Mal: Zoe, why do I have a wife? Jayne: You got a wife? All I got is that dumbass stick sounds like its raining. How come you got a wife?

'Our Mrs. Reynolds'


Buffista Movies 5: Development Hell  

A place to talk about movies--old and new, good and bad, high art and high cheese. It's the place to place your kittens on the award winners, gossip about upcoming fims and discuss DVD releases and extras. Spoiler policy: White font all plot-related discussion until a movie's been in wide release two weeks, and keep the major HSQ in white font until two weeks after the video/DVD release.


Sean K - May 17, 2007 9:27:02 am PDT #8527 of 10001
You can't leave me to my own devices; my devices are Nap and Eat. -Zenkitty

I liked many of Jean Claude Van Damme's action heroes. He saved the day in the end, but sometimes didn't get the girl [snip] and is pointedly emotional in many,

Oh no. You did not just bring Jean Claude's "LOOK AT ME, I'M EMOTING" face into this discussion, did you? Really?


§ ita § - May 17, 2007 9:28:09 am PDT #8528 of 10001
Well not canonically, no, but this is transformative fiction.

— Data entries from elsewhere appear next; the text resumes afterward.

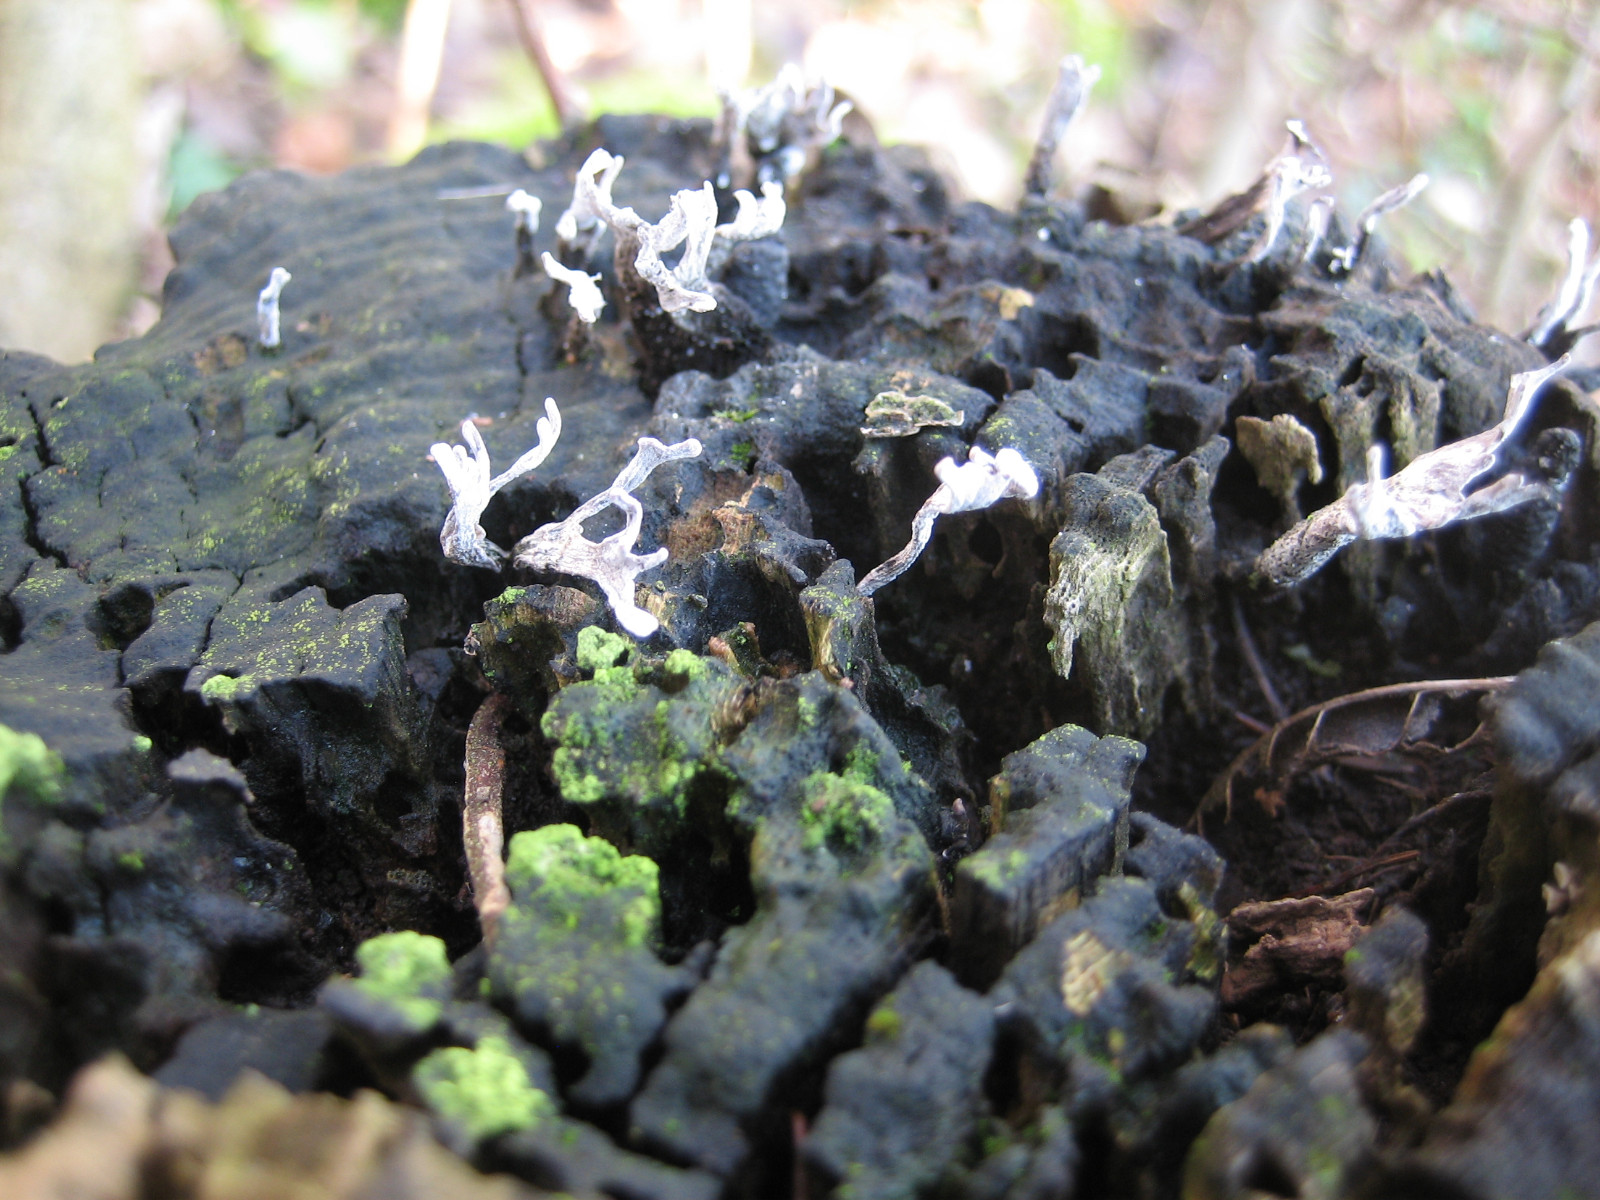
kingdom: Fungi
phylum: Ascomycota
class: Sordariomycetes
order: Xylariales
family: Xylariaceae
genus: Xylaria
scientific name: Xylaria hypoxylon
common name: grenet stødsvamp
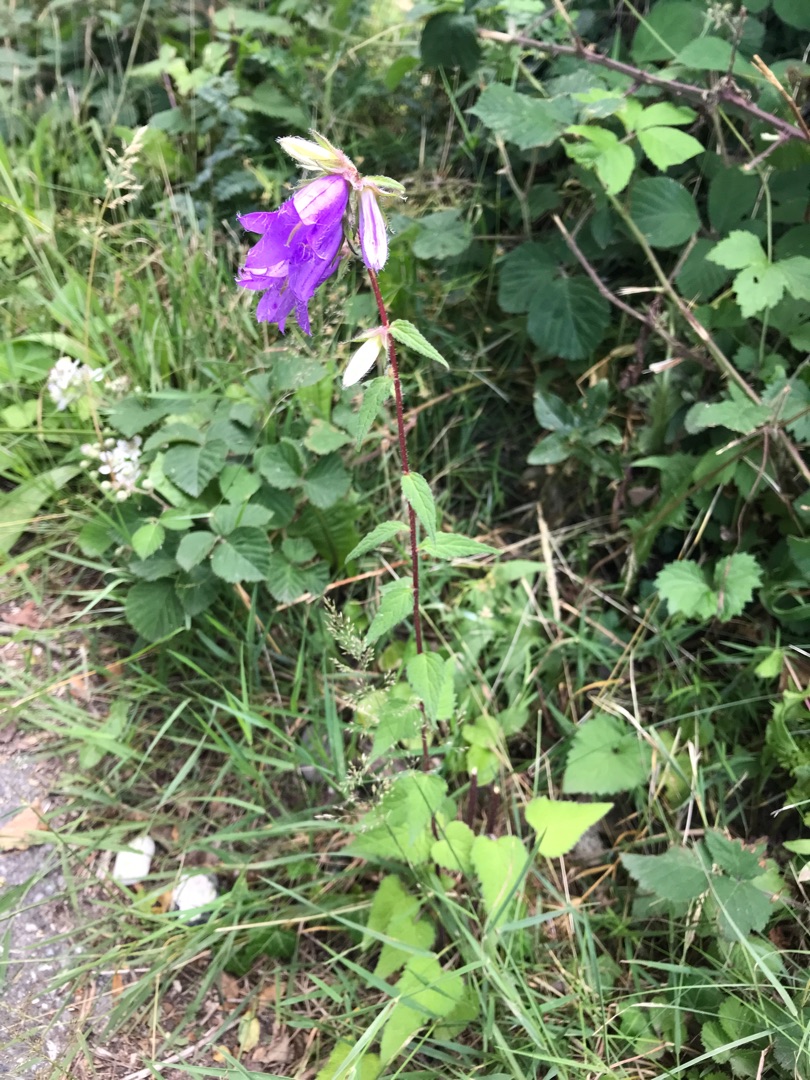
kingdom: Plantae
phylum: Tracheophyta
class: Magnoliopsida
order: Asterales
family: Campanulaceae
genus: Campanula
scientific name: Campanula trachelium
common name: Nælde-klokke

I had to! Honestly, his (in)ability to act aside, his characters were interestingly defined and rewarded (or not).


Matt the Bruins fan - May 17, 2007 9:30:09 am PDT #8529 of 10001
"I remember when they eventually introduced that drug kingpin who murdered people and smuggled drugs inside snakes and I was like 'Finally. A normal person.'” —RahvinDragand

I'll always be grateful to Van Damme for making Sudden Death, the Stanley Cup final-set action movie complete with a fight where he got his ass kicked by a female terrorist in a Penguin costume, and Luc Robitaille as a guest star.


Nutty - May 17, 2007 9:30:45 am PDT #8530 of 10001
"Mister Spock is on his fanny, sir. Reports heavy damage."

Jean-Claude. Van Damme. Does not compute. I don't care if he can crack nuts with his buttcheeks; he canna act!!

after one of the nakedest sex scenes ever

Spoken like someone who has never seen a Bernardo Bertolucci picture. Let's just say I had The Dreamers out from Netflix, and saw way, way more of Eva Green than the Bond movie showed.


Matt the Bruins fan - May 17, 2007 9:33:06 am PDT #8531 of 10001
"I remember when they eventually introduced that drug kingpin who murdered people and smuggled drugs inside snakes and I was like 'Finally. A normal person.'” —RahvinDragand

To see more of Eva Green (or any of the principals) than The Dreamers showed, the filmmaker would need to use a sigmoidoscope.


Kathy A - May 17, 2007 9:33:49 am PDT #8532 of 10001
We're very stretchy. - Connie Neil

Hee on the Van Damme comments! I've never seen him except inadvertently while channel surfing, but I will say that his closest counterpart when it comes to lack of acting skills is Steven Seagal. The man almost ruins what is in actuality a damn good action film, Under Seige, simply from his very inability to portray anything other than Seagal-ness.


beekaytee - May 17, 2007 9:34:00 am PDT #8533 of 10001
Compassionately intolerant

(most of all as the crazy Russian in Snatch).

YESS!


Sean K - May 17, 2007 9:34:15 am PDT #8534 of 10001
You can't leave me to my own devices; my devices are Nap and Eat. -Zenkitty

his characters were interestingly defined and rewarded (or not).

I really, really want to like Timecop in the same way I want to like The Saint. Actually, there's a couple of Jean Claude's I actually even like (such as Bloodsport, despite it being sillier than just about any movie we've mentioned here this morning, and featuring the worst examples of Jean Claude's Acting Face evar).


Volans - May 17, 2007 9:34:28 am PDT #8535 of 10001
move out and draw fire

Well, Sudden Death and Legionnaire !!!

(exclamation marks mine, but they should have been in the title).


§ ita § - May 17, 2007 9:44:39 am PDT #8536 of 10001
Well not canonically, no, but this is transformative fiction.

It wasn't about the amount of flesh shown. I mean, I've seen porn. This wasn't porn. Okay, it kinda was. The camera was pretty much fondling JC's ass. I even remember seeing his body fuzz backlit by a very sentimental sun.

It wasn't how much. It was how, and how lovingly. There was a chick in the scene too, I guess.

JC does celebrate his physicality in a way Seagal couldn't, but I do give him more credit, because his movies were often fun (Double Team anyone?). He also played effeminate a couple times, and not just for laughs.

Speaking of which, that reminds me of a Dacascos bargain basement flick, Boogie Boy, which has random homosexuality in it. Kinda weird, just there in passing.